America’s two most popular plant-based meat companies are about to face off for the first time in US grocery stores.
For several years, Beyond Meat and Impossible Foods have made headlines with their high-tech meat alternatives, first wooing eaters on the coasts in restaurants and retail and then moving into the rest of the country. And, until now, they’ve mostly stayed in separate lanes. Impossible Foods dominated the restaurant market and Beyond Meat focused on getting into grocery stores.
Both Beyond Meat and Impossible Foods sell their ground burger alternatives in similar packaging. They look about like ground meat and both reportedly char—like the real thing—when cooked in a skillet. But just how they will stack up against each other in the hands of home cooks remains to be seen.
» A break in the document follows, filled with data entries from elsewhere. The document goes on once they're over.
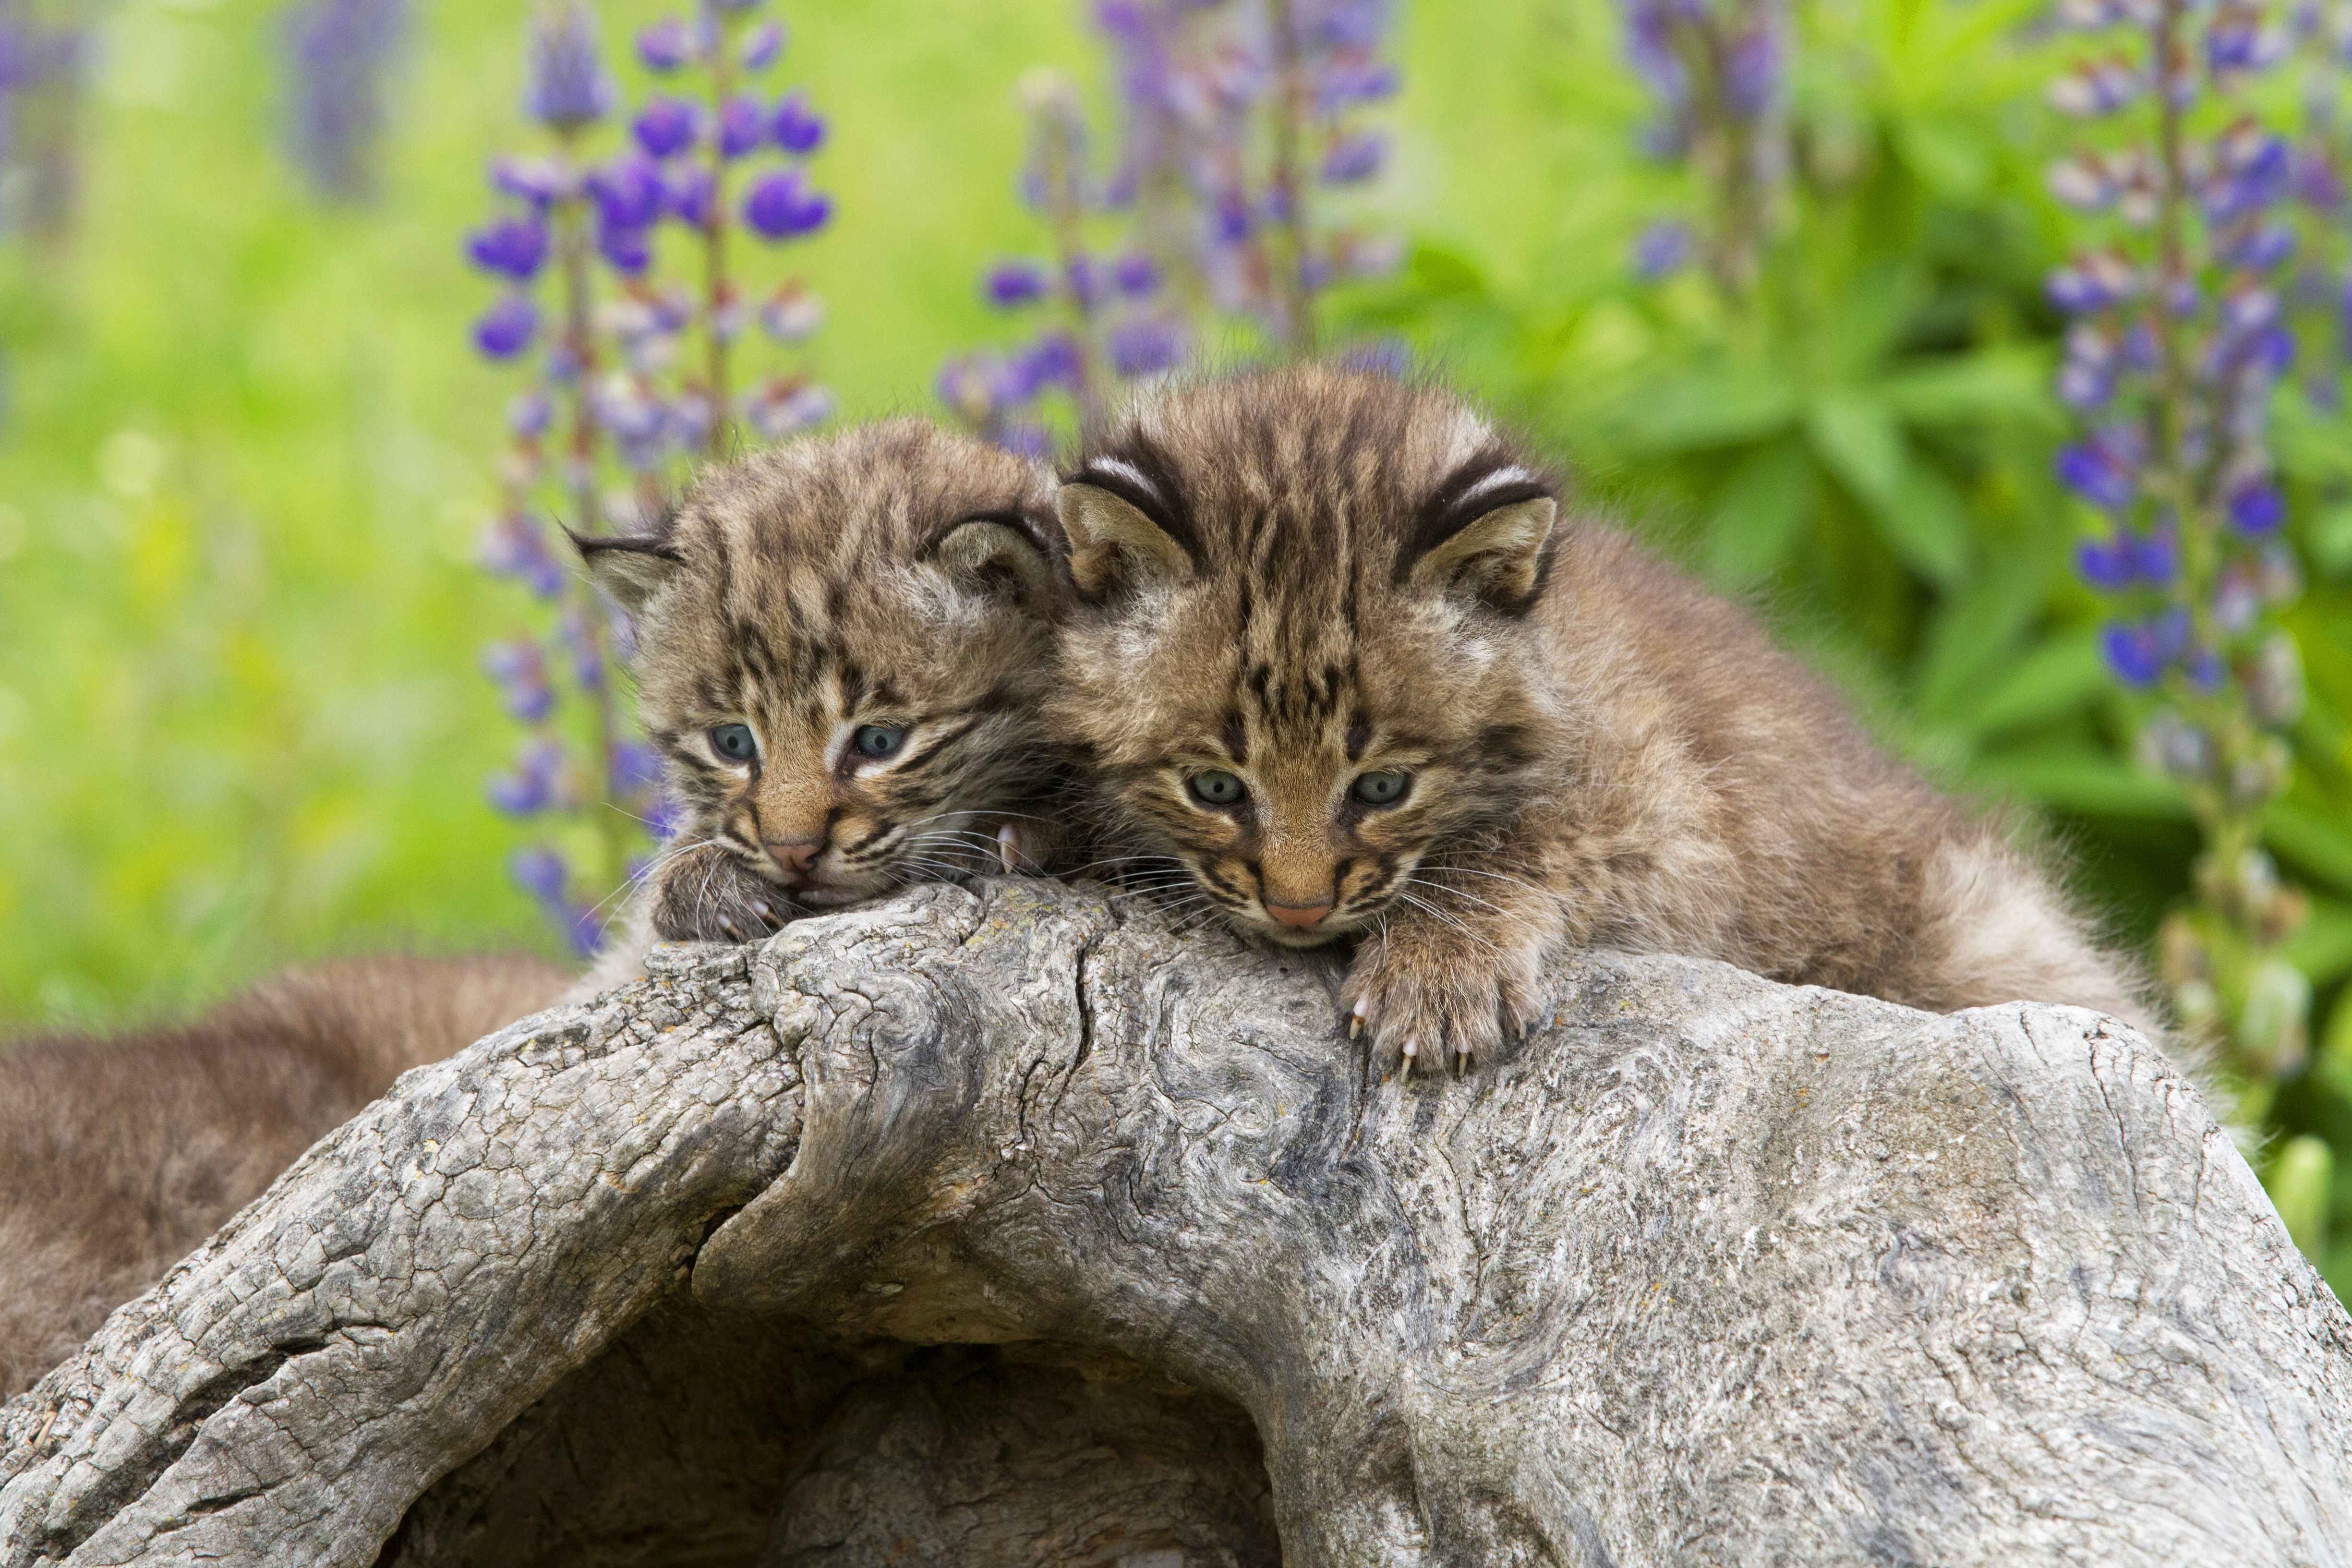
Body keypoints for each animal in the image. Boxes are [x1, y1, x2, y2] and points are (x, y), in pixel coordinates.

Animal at [1058, 366, 2154, 1072]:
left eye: (1381, 787)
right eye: (1214, 786)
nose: (1296, 910)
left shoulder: (1677, 819)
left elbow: (1519, 837)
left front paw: (1437, 969)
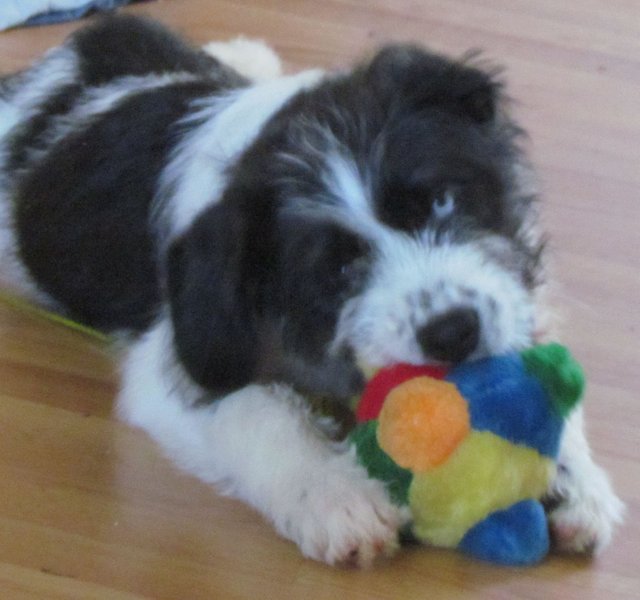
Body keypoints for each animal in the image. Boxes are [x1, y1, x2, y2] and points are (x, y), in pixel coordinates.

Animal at [0, 15, 624, 568]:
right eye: (339, 269)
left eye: (443, 201)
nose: (453, 331)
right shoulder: (179, 355)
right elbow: (257, 412)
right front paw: (337, 497)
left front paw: (573, 479)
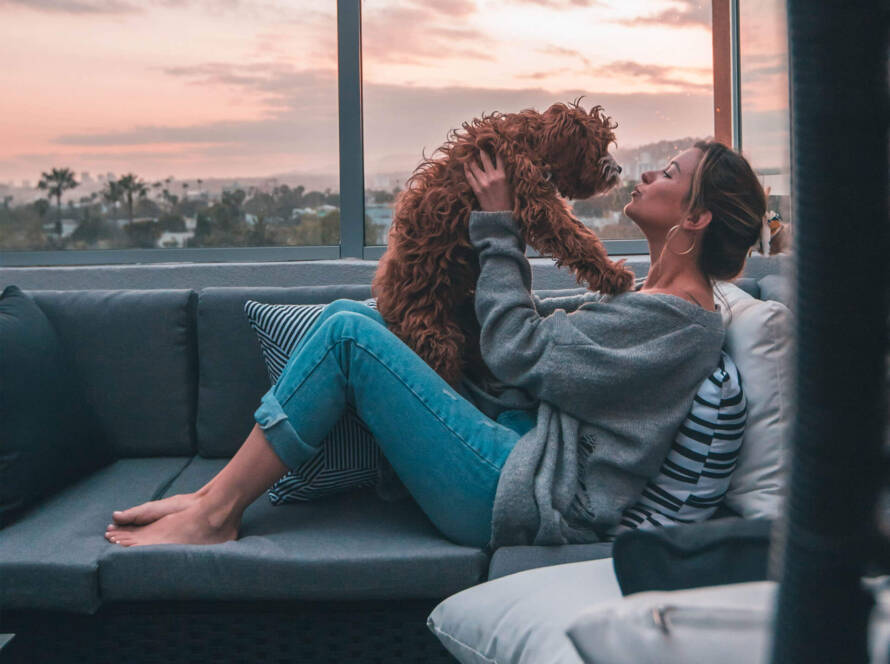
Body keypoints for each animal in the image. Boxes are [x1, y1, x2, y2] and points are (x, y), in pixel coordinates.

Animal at [372, 100, 636, 386]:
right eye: (599, 146)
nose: (619, 170)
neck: (530, 143)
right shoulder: (536, 202)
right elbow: (575, 237)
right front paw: (613, 275)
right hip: (434, 334)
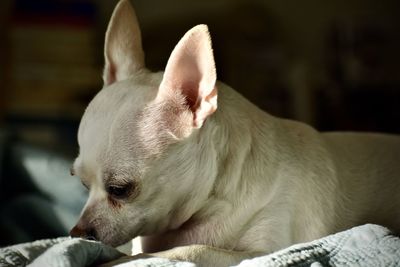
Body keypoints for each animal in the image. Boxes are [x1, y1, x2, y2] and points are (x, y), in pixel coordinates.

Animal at [70, 1, 400, 266]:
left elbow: (191, 249)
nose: (76, 233)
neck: (212, 199)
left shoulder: (267, 250)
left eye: (120, 189)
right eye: (81, 183)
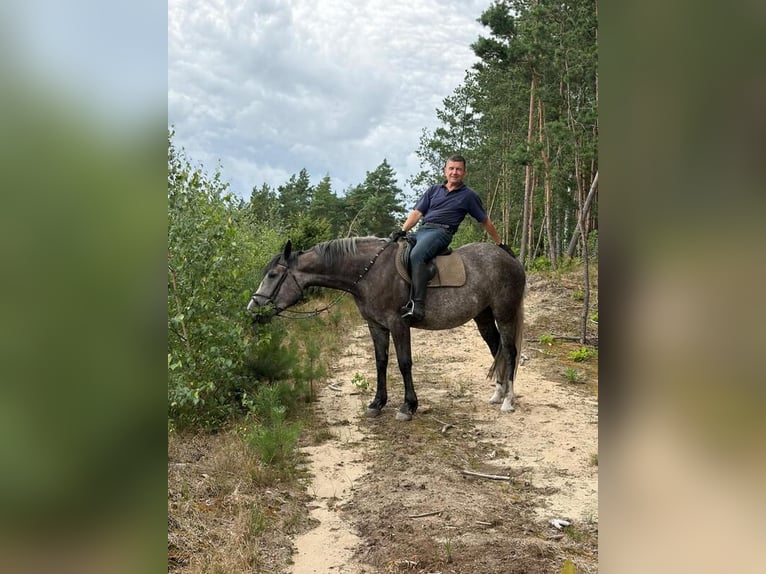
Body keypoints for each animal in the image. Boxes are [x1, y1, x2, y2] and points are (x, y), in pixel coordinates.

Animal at [247, 236, 526, 421]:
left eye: (272, 275)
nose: (252, 309)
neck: (368, 273)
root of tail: (509, 257)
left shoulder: (398, 323)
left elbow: (404, 363)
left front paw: (408, 406)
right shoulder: (376, 325)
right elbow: (381, 361)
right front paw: (377, 403)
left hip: (505, 314)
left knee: (509, 351)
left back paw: (508, 401)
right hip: (484, 317)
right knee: (496, 348)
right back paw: (498, 393)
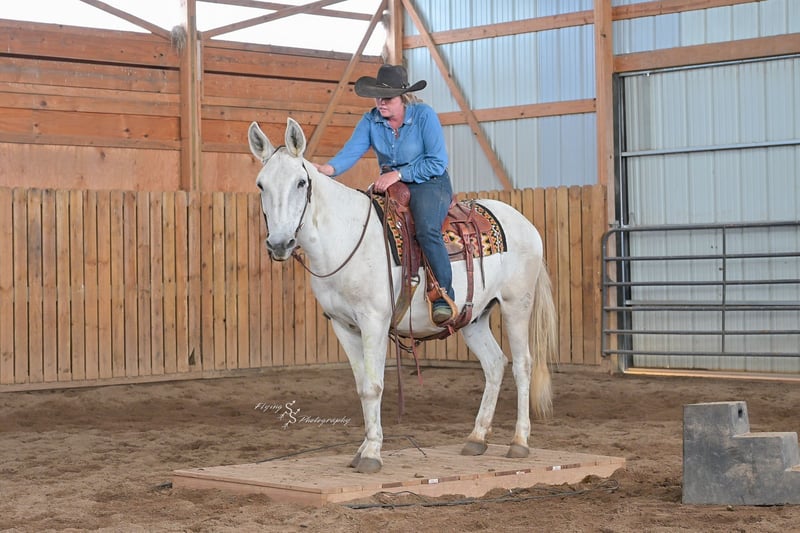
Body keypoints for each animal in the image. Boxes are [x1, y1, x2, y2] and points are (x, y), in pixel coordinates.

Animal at [248, 118, 557, 474]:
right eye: (261, 185)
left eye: (301, 182)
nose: (279, 243)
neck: (345, 237)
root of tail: (525, 224)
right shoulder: (343, 325)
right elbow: (362, 387)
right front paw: (363, 448)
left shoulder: (374, 322)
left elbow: (373, 386)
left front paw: (371, 454)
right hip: (474, 317)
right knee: (494, 364)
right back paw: (476, 437)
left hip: (516, 305)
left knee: (522, 365)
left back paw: (519, 442)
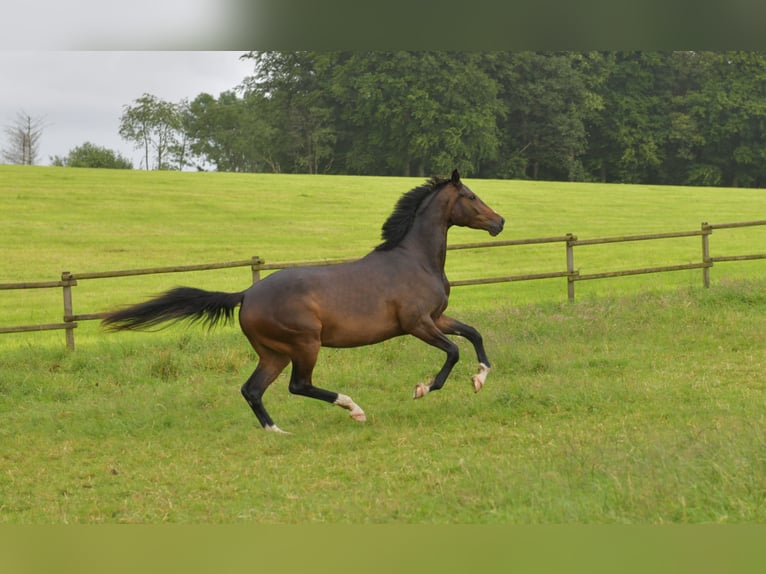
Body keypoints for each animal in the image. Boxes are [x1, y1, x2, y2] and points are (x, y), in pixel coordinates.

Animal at [103, 170, 510, 432]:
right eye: (471, 197)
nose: (500, 222)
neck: (416, 258)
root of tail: (246, 294)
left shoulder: (437, 318)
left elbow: (473, 334)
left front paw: (480, 378)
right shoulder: (417, 324)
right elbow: (453, 351)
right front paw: (423, 388)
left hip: (274, 353)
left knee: (252, 389)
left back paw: (277, 432)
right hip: (304, 344)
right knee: (298, 385)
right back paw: (353, 409)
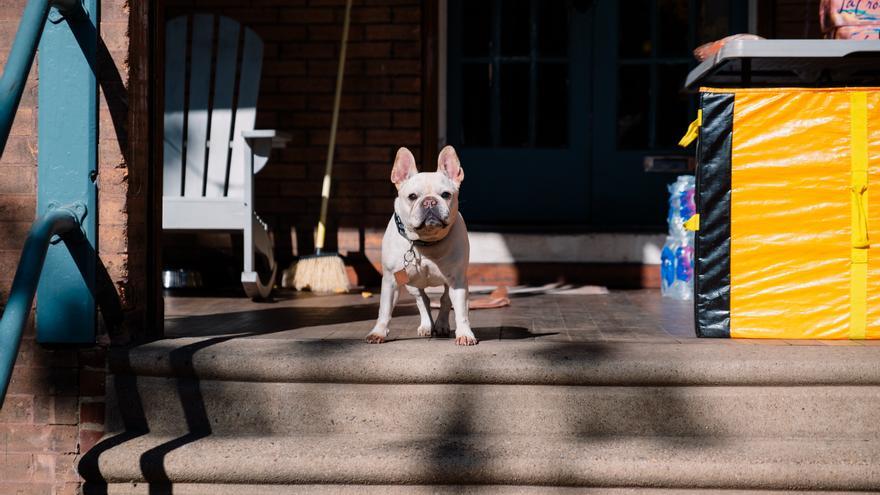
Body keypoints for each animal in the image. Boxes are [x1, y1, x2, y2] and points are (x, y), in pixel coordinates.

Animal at [364, 144, 474, 344]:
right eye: (412, 196)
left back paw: (441, 325)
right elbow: (385, 309)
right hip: (411, 284)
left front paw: (465, 334)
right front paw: (378, 332)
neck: (425, 241)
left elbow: (461, 310)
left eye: (446, 195)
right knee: (423, 300)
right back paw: (426, 325)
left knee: (445, 301)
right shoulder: (391, 280)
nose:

This week that equilibrium was disrupted. Impossible Foods today announced it was moving its product into grocery stores. It will roll out first into 27 Gelson’s grocery stores in California, and has promised news of more expansion in the coming months. A 12-ounce package of Impossible’s plant-based meat goes for about $9 a pop.
The company said in a statement that the event marks “the first time that the general public can experience the Impossible Burger in their own kitchens.”
The news is significant because it signals there’s enough consumer interest in plant-based meats for grocery stores to stock another brand—and for Impossible to expand its footprint beyond the kitchens of professional chefs.
According to SPINS data commissioned by the non-profit Good Food Institute, which supports and lobbies on behalf of meat alternative companies, the plant-based meat market brings in about $801 million a year. That’s up 37% since 2017, when sales clocked in around $584 million. With that kind of growth, retailers are eager to get more product in front of consumers.